The project aims to the collection and visualization of a dataset in an augmented reality scenario. Pratically speaking the target is to visualize in an ARCore session holograms (screenshots of the current camera view) in the position of the device and with the same inclination of the device's camera.
It has been developed by Giovanni Ambrosi and Kevin Depedri for the Computer Vision course a.y. 2021-2022 Master in Artificial Intelligent Systems at the University of Trento. The app is intended for Android devices only.
SLAM (Simultaneous Localization and Mapping) is an algorithm born in the 80s.
Its goal is to obtain a global and consistent estimate of a device’s path while reconstructing a map of the surrounding environment. The coupling between these two tasks, initially considered as the core issue, was soon discovered to be the real strength of SLAM methods.
This duality has also encouraged its diversification. By dosing the importance given to mapping or to localization, SLAM has been pushed away from the sole robotics field and became a reference to solve problems of many different natures: from micro aerial vehicles to augmented reality (AR) on a smartphone.
The general system of the SLAM algorithm is made up of 4 parts:
- Sensor data: on mobile devices, this usually includes the camera, accelerometer and gyroscope. It might be augmented by other sensors like GPS (indicated for outdoor applications), light sensor, depth sensors, etc;
- Front-End: composed of two steps. The first step is feature extraction. These features also need to be associated with landmarks, keypoints with a 3D position, also called map points. These map points need to be tracked in a video stream. This phase ends up with the loop closure step, meaning that the device reduces drift by recognizing places that have been encountered before;
- Back-End: establishes the relationship between different frames, localizing the camera, as well as handling the overall geometrical reconstruction. This phase can be performed by sparse reconstruction (based on the keypoints) or capturing a dense 3D point cloud of the environment;
- SLAM estimate: the result containing the tracked features, their locations and relations, as well as the camera position within the world.
Image 1: cleaning of a room using the SLAM or not. We can see that in the first case the movements of the robot are random, while in the second one the knowledge of the environment helps the vaccum cleaner being more efficient:
In an Augmented Reality scenario the device has to know its 3D position in the world. It calculates this through the spatial relationship between itself and multiple keypoints.
The useful information to correctly localize itself in a place is acquired through the device camera, perhaps we can call the algorithm visual SLAM. SLAM instantiates a cartesian coordinate system with the origin in the initial camera's position and then combines the data from the accelerometer and the gyroscope to estimate the movement of the device. Using these data the algorithm is then able to:
- Build a map of the environment;
- Localize the device itself within that environment;
Since the common devices are equipped with monocular cameras we talk about visual MonoSLAM. The four challenges to solve for the best reconstruction of the environment and localization in Augmented Reality using SLAM are:
- Unknown space;
- Uncontrolled camera;
- Real-time;
- Drift-free.

◆ ◆ ◆ ◆ ◆ ◆ ◆

**Given instruction A**
Reproduce the passage of the AR project description from "The project aims" up to and including "the device's camera.", word for word.
**Given instruction B**
Answer these questions using the AR project description:
(i) For which course was the app developed?
(ii) Where does SLAM place the origin of the cartesian coordinate system it instantiates?
(iii) What four challenges does the description list for reconstruction and localization in Augmented Reality using SLAM?
**Given instruction C**
Pick up the AR project description after its final line and keep writing it.

**Stored data**

◆ ◆ ◆ ◆ ◆ ◆ ◆

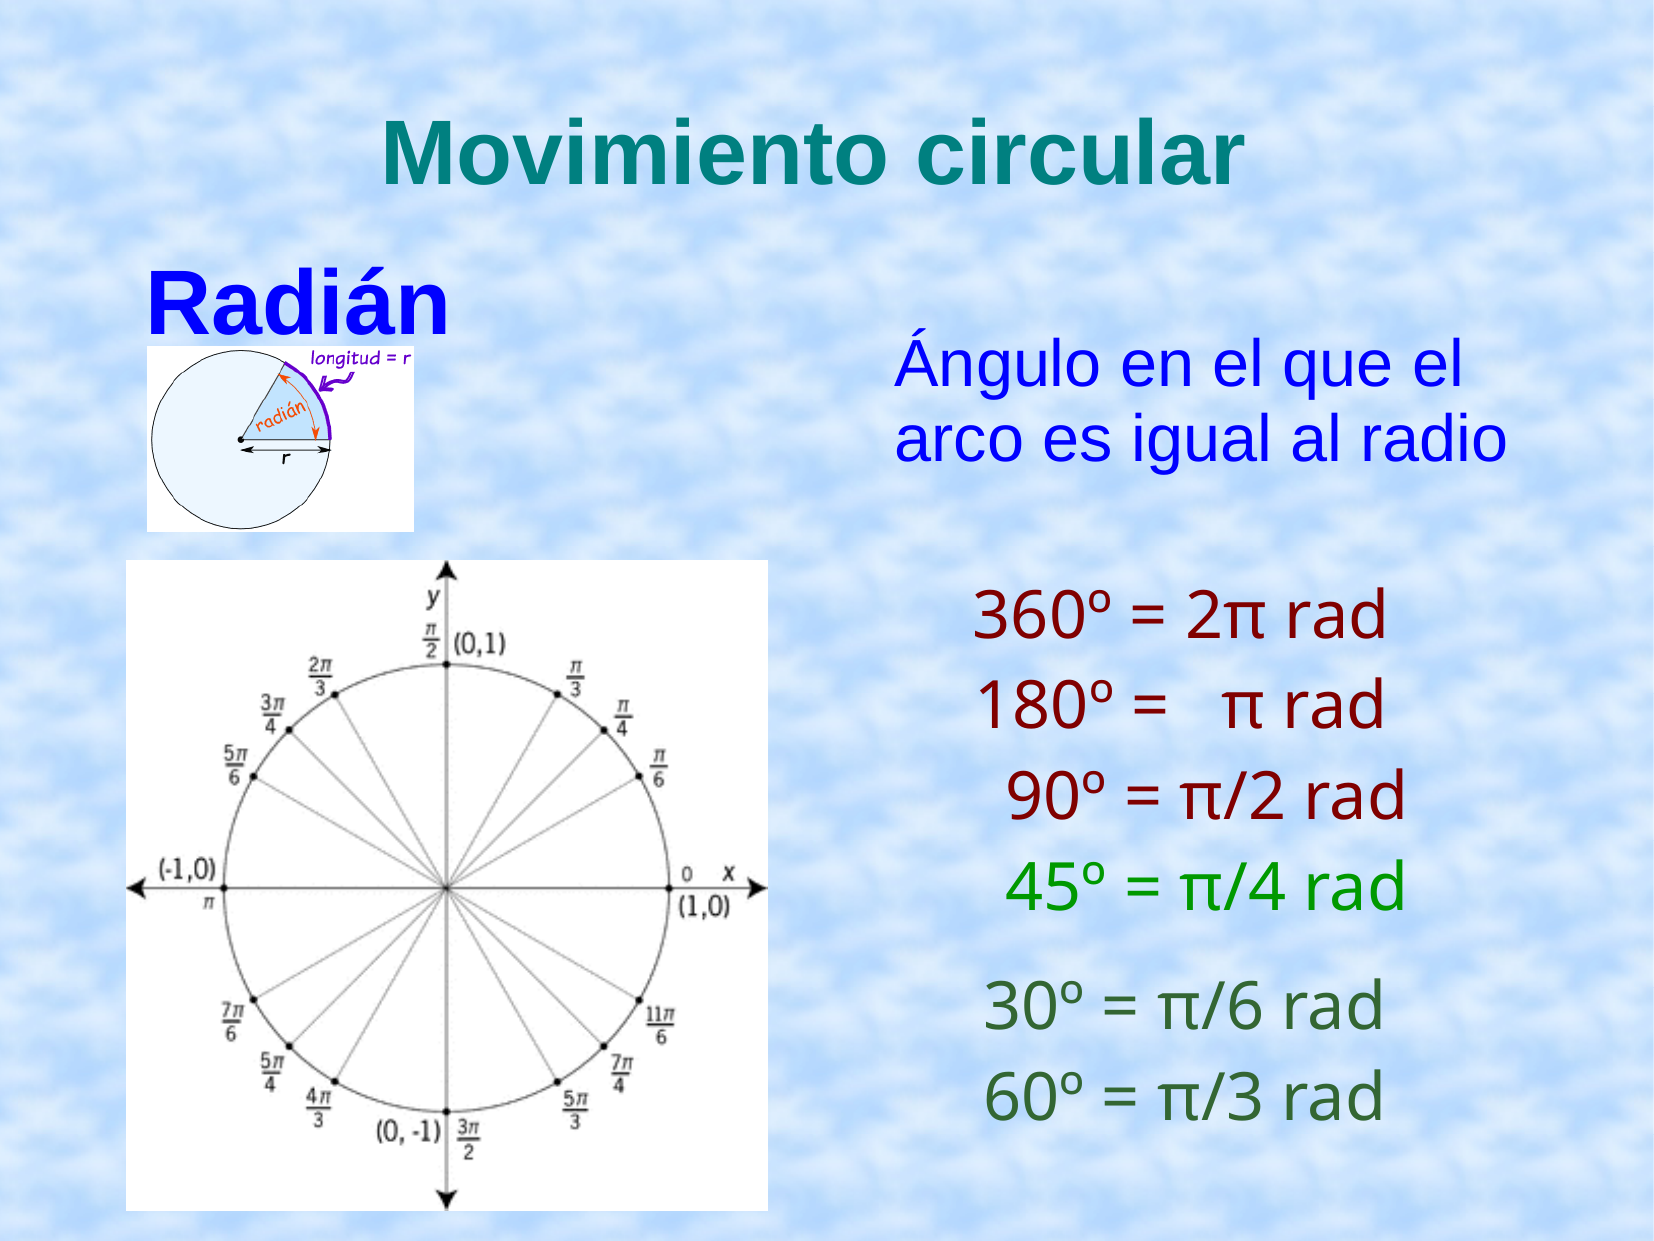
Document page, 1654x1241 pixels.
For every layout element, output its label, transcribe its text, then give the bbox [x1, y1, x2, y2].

◆ ◆ ◆ ◆ ◆ ◆ ◆

**Task result A**
The project aims to the collection and visualization of a dataset in an augmented reality scenario. Pratically speaking the target is to visualize in an ARCore session holograms (screenshots of the current camera view) in the position of the device and with the same inclination of the device's camera.

**Task result B**
(i) The Computer Vision course, a.y. 2021-2022, Master in Artificial Intelligent Systems at the University of Trento.
(ii) In the initial camera's position.
(iii) Unknown space, uncontrolled camera, real-time, and drift-free.

**Task result C**
As we know though, the real world is affected by errors due to noise in images and in sensors. For that reason the mapping cannot be performed by the SLAM alone but it has to be improved through some algorithms that are reliable with partial information and uncertainty. These algorithms are Extended Kalman Filter, Maximum a Posteriori (MAP) estimation or Bundle Adjustment (BA).
Now we know what a SLAM algorithm uses for AR applications in terms of hardware and software. We describe now the most important parts of the entire procedure
The first step is to find distinctive locations in images, such as corners and use them as feature points. This points will be used later to build and retrieve the information about the environment.
While using an AR application many conditions can change, i.e.:
- camera angle and perspective;
- rotation;
- scale;
- lighting
- blur from motion or focusing;
- general image noise
For that reason a feature point alone is not enough to elaborate sufficiently the environment and neighbours of the point are taken into account in order to reinforce the mapping procedure.
Step 1: Good feature points detection:
Finding distinctive feature points in images has been an active research field for quite some time. The most influential algorithms are called “SIFT” (“Scale Invariant Feature Transform”) and “SURF” (Speeded up robust features”) and both are still in use today. However, both algorithms are patented and usually too slow for real-time use on mobile devices and therefore SLAM algorithms use an ad-hoc tracking algorithm called ORB (.
The process to extract good keypoints is divided in two phases:
- keypoint detection: could be performed by a corners-detection algorithm. It is important that the algorithm is scale-invariant and less dependent on noise. SIFT and SURF are good choices for that but due to complexity reasons the most used algorithm is BRISK.
- keypoint description: each of all the detected keypoints have to be unique and most important the algorithm must find the same feature again in the image under different circumstances (i.e. light change). Briefly speaking it has to be robust. BRISK is still the best algorithm to perform keypoint description as it is robust to light and perspective.
Step 2: Feature points extraction: as we can see the same points are recognized from two different perspectives.
Once keypoints are selected they have to be converted from 2D coordinates acquired from the camera to 3D system of the real world (called “map points” or “landmarks”).
In order to do that these keypoints are initially matched between two frames. Using gyroscope and accelerometer data the SLAM can compute the position of same keypoints in different frames and this helps with the real-time requirement. The matching results in an initial camera pose estimation.
Next, SLAM tries to improve the estimated camera pose using successive frames. Once the algorithm has acquired a new frame it projects its map into the new camera frame to search for more keypoint correspondences. If it is certain enough (verified with a threshold) that the keypoints match, it uses the additional data to refine the camera pose.
New map points are created by triangulating matching keypoints from connected frames. The triangulation is based on the 2D position of the keypoint in the frames, as well as the translation and rotation between the frames as a whole.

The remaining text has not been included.